Authoring Commands
You’ll probably be using your own commands more than off-the-shelf commands. Right now, since Docker Hub is the only source for commands, making and publishing commands is as easy as any Docker container. After you’ve gone through this once, you might be surprised at how quickly you can make and update Cmd.io commands. It’s literally build, push, use.
Up to this point, we haven’t needed to use or install Docker. For the time being, you’ll need Docker to make Cmd.io commands. We highly recommend Docker for Mac if you’re running macOS.
You’ll also need a Docker Hub account and be sure to
login with Docker (docker login
).
Commands based on existing utilities
The recommended way to build commands from existing open source utilities is to install them via a package manager.
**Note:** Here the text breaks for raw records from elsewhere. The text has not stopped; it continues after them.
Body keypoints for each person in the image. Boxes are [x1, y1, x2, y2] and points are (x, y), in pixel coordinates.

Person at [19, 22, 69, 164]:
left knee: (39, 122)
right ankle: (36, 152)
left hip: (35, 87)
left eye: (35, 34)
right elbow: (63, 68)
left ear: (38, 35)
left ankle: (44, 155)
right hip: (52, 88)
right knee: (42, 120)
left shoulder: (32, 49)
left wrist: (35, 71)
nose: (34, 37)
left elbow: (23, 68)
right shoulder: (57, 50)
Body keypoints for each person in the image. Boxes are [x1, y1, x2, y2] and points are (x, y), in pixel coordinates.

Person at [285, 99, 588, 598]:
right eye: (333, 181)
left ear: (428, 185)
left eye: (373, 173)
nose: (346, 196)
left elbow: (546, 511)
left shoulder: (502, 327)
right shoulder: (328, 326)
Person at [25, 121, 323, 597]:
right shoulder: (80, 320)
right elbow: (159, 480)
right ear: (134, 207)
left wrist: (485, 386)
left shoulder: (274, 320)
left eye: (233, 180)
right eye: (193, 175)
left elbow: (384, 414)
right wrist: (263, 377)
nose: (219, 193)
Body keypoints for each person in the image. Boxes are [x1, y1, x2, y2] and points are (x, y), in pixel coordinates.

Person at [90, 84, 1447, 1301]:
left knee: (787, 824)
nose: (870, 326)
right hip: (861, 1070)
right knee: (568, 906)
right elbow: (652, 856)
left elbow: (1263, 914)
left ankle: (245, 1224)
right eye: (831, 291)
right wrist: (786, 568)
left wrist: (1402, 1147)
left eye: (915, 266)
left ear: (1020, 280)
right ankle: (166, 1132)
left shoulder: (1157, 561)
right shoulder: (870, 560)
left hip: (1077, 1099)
To keep your experience snappy, and since Cmd.io may enforce a size limit on images, we highly encourage you to use Alpine Linux for all command containers.
Alpine combines the small size of Busybox (~5MB) with a large package index
optimized for small disk footprints. You can search for packages based on
name or based on
contents. If you can’t find a package for
a utility, you can try using ubuntu-debootstrap
, which is a minimal Ubuntu
image with apt-get
. However it starts at ~90MB and easily bloats from there.
Here is jq for Alpine
v3.4, so we can make a container for it with a simple Dockerfile that uses the
apk
package tool:
FROM alpine:3.4
RUN apk add --update --no-cache jq
ENTRYPOINT ["/usr/bin/jq"]
The directives used in this example are nearly all that make sense to use for Cmd.io commands, but here is the full Dockerfile reference.
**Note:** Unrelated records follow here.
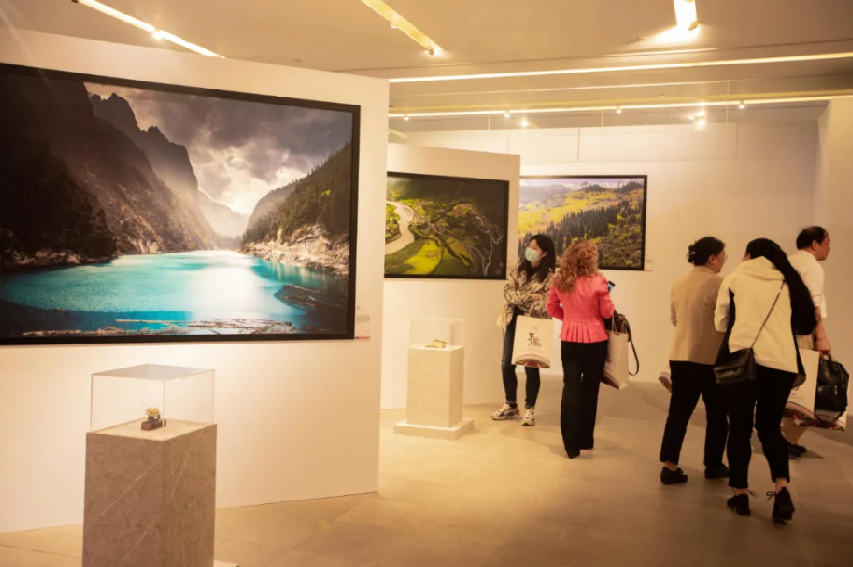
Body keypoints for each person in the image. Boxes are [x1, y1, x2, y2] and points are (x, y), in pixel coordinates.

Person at [715, 238, 816, 521]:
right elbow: (805, 324)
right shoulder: (788, 280)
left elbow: (720, 322)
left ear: (749, 255)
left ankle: (740, 495)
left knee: (740, 428)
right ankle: (782, 490)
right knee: (770, 428)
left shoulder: (735, 277)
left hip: (743, 363)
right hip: (782, 363)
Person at [660, 237, 730, 485]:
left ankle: (669, 466)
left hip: (680, 356)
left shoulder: (679, 283)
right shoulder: (720, 285)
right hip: (711, 358)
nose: (725, 260)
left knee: (678, 414)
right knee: (717, 415)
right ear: (712, 258)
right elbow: (725, 322)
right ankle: (713, 464)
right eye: (723, 256)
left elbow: (674, 319)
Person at [547, 240, 615, 459]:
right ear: (590, 259)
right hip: (595, 340)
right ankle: (585, 439)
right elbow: (607, 313)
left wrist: (568, 319)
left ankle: (570, 445)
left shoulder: (559, 280)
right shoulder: (599, 281)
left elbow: (551, 308)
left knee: (570, 389)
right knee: (590, 390)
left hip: (569, 340)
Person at [493, 235, 556, 426]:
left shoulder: (550, 278)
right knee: (506, 365)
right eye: (529, 246)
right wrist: (531, 296)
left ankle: (529, 409)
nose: (530, 250)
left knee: (531, 367)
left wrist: (524, 298)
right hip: (513, 321)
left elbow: (545, 305)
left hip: (534, 325)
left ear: (544, 253)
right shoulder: (516, 272)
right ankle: (511, 405)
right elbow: (508, 295)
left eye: (535, 248)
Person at [783, 226, 832, 457]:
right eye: (827, 243)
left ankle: (785, 437)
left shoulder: (789, 261)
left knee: (787, 384)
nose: (829, 248)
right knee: (803, 386)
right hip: (804, 332)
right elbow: (814, 306)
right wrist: (821, 336)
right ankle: (787, 439)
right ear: (814, 243)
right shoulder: (811, 266)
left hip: (785, 330)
Now we can build this with Docker, assuming we’re in the directory with the
Dockerfile. Immediately after building, we can push to Docker Hub. Replace
progrium
with your Docker ID.
$ docker build -t progrium/jq .
...
$ docker push progrium/jq
...
At this point you can now install this command on Cmd.io like before. If you push new versions of the image to Docker Hub, Cmd.io will pull it just before the next run.
Commands based on scripts
Making a container for a script is not that different from making it for an existing utility. You’ll want to install the interpreter and any other utilities the script depends on the same way as before. But you’ll also be adding your script and making it the entrypoint.
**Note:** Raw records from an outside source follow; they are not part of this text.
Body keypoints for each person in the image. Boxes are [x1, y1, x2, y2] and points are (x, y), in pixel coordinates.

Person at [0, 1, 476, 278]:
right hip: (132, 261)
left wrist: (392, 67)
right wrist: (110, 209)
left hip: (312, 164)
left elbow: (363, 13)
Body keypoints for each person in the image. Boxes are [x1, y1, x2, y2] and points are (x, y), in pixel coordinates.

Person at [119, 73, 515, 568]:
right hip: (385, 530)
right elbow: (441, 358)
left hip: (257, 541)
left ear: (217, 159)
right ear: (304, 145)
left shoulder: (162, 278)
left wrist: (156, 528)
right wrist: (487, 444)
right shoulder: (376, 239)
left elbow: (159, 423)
Create a file called netpoll
and make sure it’s executable with chmod +x
netpoll
. Inside it, put this Bash script that uses netcat to poll an address
and port for roughly 10 seconds or until the port accepts a connection. If it
connects it returns. If it times out it returns non-zero. A rather handy little
script.
#!/bin/bash
for retry in $(seq 1 ${TIMEOUT:-10}); do
nc -z -w 1 "$1" "$2" && break
done
In the same directory create a Dockerfile
like this:
FROM alpine:3.4
RUN apk add --update bash netcat-openbsd
COPY ./netpoll /bin/netpoll
ENTRYPOINT ["/bin/netpoll"]
Build, push, and install with Cmd.io. Let’s say I installed it as netpoll
. I
can run it against cmd.io
port 22
and it returns immediately with status 0.
Run against cmd.io
port 23
and it blocks for at least 10 seconds before
giving up and returning status 1.
$ ssh alpha.cmd.io netpoll cmd.io 22; echo $?
0
$ ssh alpha.cmd.io netpoll cmd.io 23; echo $?